[Extracted page text data]
****************
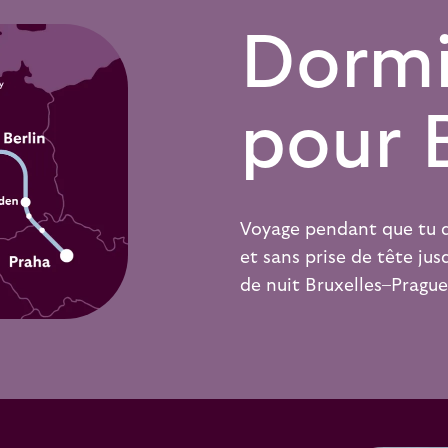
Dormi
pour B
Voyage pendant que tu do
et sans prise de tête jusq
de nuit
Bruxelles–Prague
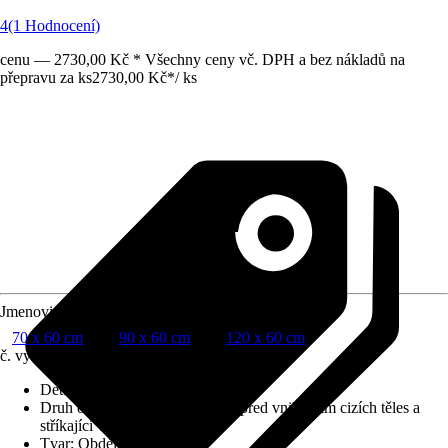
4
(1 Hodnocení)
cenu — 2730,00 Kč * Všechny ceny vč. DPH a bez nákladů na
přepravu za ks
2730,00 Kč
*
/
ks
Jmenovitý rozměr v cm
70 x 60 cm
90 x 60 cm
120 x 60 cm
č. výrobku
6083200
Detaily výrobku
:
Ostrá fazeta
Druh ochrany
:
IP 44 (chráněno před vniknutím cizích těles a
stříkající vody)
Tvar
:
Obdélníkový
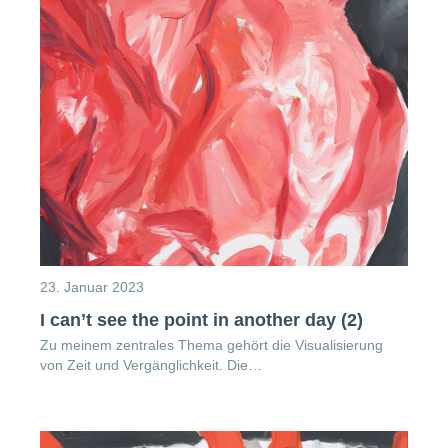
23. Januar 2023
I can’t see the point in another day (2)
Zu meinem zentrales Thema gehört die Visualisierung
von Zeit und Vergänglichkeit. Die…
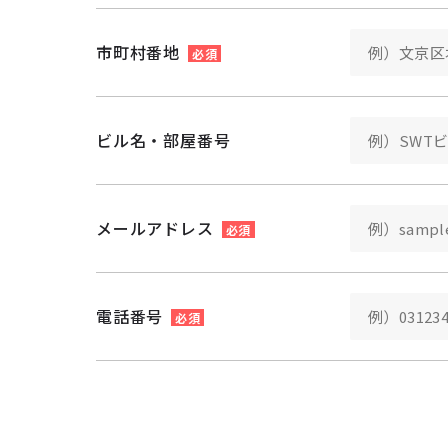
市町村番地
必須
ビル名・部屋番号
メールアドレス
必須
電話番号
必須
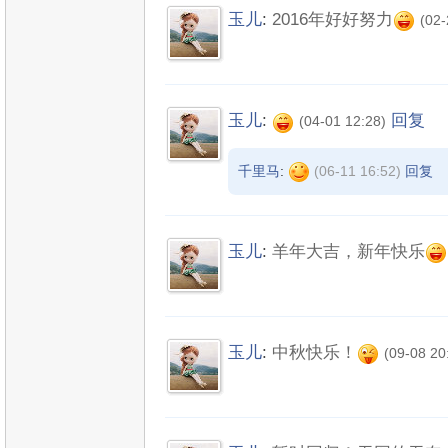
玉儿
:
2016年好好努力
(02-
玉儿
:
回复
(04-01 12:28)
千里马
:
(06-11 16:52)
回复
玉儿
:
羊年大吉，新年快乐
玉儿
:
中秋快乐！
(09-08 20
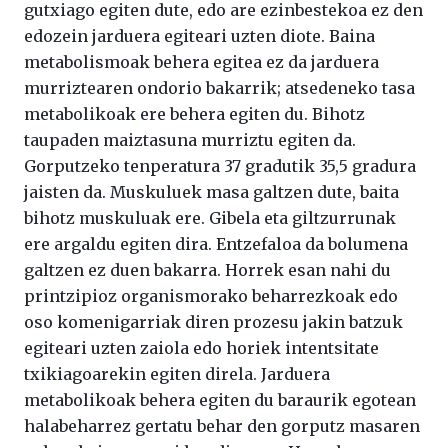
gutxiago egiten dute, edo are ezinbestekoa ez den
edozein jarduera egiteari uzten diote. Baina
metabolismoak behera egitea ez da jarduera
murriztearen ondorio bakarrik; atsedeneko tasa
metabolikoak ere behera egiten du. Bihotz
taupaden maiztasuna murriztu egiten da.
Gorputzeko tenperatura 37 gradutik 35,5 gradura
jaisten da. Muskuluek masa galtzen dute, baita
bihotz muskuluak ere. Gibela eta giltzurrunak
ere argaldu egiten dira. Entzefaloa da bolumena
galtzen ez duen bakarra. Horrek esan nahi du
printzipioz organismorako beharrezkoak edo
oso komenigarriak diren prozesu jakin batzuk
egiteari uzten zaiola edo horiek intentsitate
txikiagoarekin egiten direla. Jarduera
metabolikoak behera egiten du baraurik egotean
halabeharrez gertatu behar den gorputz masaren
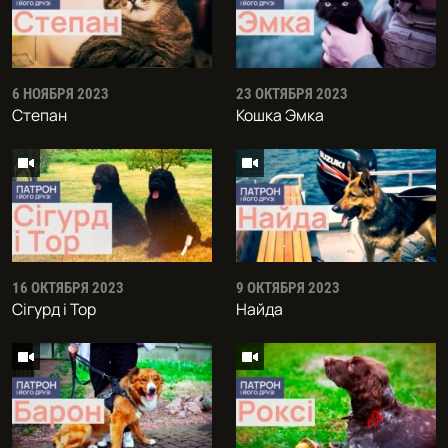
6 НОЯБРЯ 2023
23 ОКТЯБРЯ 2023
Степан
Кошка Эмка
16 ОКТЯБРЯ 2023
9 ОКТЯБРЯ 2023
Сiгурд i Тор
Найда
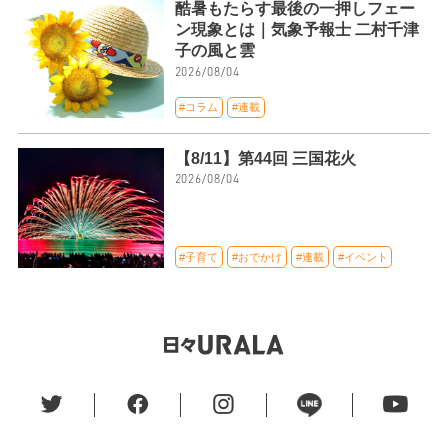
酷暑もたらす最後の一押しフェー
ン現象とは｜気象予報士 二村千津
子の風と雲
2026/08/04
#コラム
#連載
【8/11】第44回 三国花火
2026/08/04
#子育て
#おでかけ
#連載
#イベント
****************
Once the line with "ン現象とは｜気象予報士 二村千津" is found, transcribe it and each line after it through the final line of the entries, exactly and only.

ン現象とは｜気象予報士 二村千津
子の風と雲
2026/08/04
#コラム
#連載
【8/11】第44回 三国花火
2026/08/04
#子育て
#おでかけ
#連載
#イベント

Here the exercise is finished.